Needing length and wanting excellence, the Mets received both from Griffin Canning in a homestand-opening 4-1 win over the Cardinals in front of 38,246 at Citi Field.
The Mets bullpen has been depleted all season and was breathing particularly hard after completing what amounted to a bullpen game a night prior.
No Mets starter had reached 100 pitches in an outing this year.
The group entered play having recorded the sixth-fewest innings among starting staffs in baseball.
Which made Canning’s six-inning, one-run, 102-pitch beauty all the sweeter as he halted the Mets’ two-game skid.
The righty, brought in on a one-year, $4.25 million pact this winter after five middling seasons with the Angels, has looked reborn in Queens.
Through four starts, a pitcher who projected as depth before Sean Manaea and Frankie Montas went down owns a 3.43 ERA.
Thursday, he limited the Cardinals — who entered play having scored the fifth-most runs in MLB — to three hits and two walks while striking out eight.
He allowed a run in the third inning, when a Victor Scott II single, steal and Brendan Donovan single narrowed the Mets’ lead to 4-1, but that would be all the damage on a night he got better as he went deeper.
He retired the final nine batters he faced, including striking out four straight in the fourth and fifth.
His four-seamer, slider and changeup combined for 16 whiffs as he has seemed to have found a pitch mix with which he can thrive.
Manager Carlos Mendoza pushed him, allowing him to pitch the sixth, and Canning responded.
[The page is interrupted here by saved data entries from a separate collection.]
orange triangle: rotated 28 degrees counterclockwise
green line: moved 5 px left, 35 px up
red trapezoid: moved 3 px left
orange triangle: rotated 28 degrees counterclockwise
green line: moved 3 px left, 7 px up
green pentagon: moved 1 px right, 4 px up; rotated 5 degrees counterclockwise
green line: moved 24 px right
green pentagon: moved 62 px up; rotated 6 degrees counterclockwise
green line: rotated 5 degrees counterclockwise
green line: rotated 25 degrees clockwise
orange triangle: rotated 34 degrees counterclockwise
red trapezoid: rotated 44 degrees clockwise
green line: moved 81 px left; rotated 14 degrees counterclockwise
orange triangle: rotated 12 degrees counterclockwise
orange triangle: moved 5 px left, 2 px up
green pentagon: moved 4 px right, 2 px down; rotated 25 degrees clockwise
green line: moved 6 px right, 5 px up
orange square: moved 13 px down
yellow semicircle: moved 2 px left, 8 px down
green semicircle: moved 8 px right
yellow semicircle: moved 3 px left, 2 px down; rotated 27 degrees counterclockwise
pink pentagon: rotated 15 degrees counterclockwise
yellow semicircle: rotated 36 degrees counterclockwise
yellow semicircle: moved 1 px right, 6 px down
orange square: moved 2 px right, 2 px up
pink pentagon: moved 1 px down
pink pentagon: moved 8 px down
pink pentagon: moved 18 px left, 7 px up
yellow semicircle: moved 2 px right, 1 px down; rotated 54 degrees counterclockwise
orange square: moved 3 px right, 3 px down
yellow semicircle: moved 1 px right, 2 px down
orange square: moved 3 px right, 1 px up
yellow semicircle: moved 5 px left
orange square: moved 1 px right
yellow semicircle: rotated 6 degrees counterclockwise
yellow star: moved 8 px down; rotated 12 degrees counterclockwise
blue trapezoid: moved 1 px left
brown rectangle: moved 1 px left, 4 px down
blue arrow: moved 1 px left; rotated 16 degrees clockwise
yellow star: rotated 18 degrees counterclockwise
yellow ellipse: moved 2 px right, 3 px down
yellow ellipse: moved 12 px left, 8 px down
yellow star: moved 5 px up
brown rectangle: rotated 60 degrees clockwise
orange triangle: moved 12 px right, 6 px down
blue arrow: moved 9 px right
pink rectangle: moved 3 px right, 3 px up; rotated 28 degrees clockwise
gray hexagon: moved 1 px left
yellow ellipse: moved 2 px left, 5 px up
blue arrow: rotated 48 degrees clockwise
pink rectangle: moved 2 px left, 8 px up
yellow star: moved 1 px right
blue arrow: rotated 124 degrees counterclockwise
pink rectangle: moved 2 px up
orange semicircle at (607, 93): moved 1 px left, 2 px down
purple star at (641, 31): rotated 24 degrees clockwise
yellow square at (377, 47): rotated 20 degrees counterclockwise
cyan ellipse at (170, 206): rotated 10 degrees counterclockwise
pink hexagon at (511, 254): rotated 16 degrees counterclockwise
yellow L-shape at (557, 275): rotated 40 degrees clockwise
His final batter, Alec Burleson, hit a chopper that forced Canning to leap, batting down the ball before the 2020 Gold Glove winner flipped to first base and jogged off the field to loud cheers.
There were plenty of cheers on a night Mark Vientos drilled his first home run of the season to give the Mets a lead in what became a four-run second inning.
In the frame, Brett Baty dropped an RBI single into left to drive in Starling Marte.
Francisco Lindor’s bat drove in one and his feet another.
His two-run single counted for one RBI.
Baty scored from second base, and Lindor got caught between first and second base, but lasted long enough in a pickle to score Tyrone Taylor, too.
Reed Garrett, A.J. Minter and Edwin Diaz (fourth save) finished off a three-hitter that could have been defined by a mixed reaction to every at-bat from Soto, whose relatively slow start and recent lineup-protection comments have added some scrutiny.
Instead, Canning grabbed the spotlight.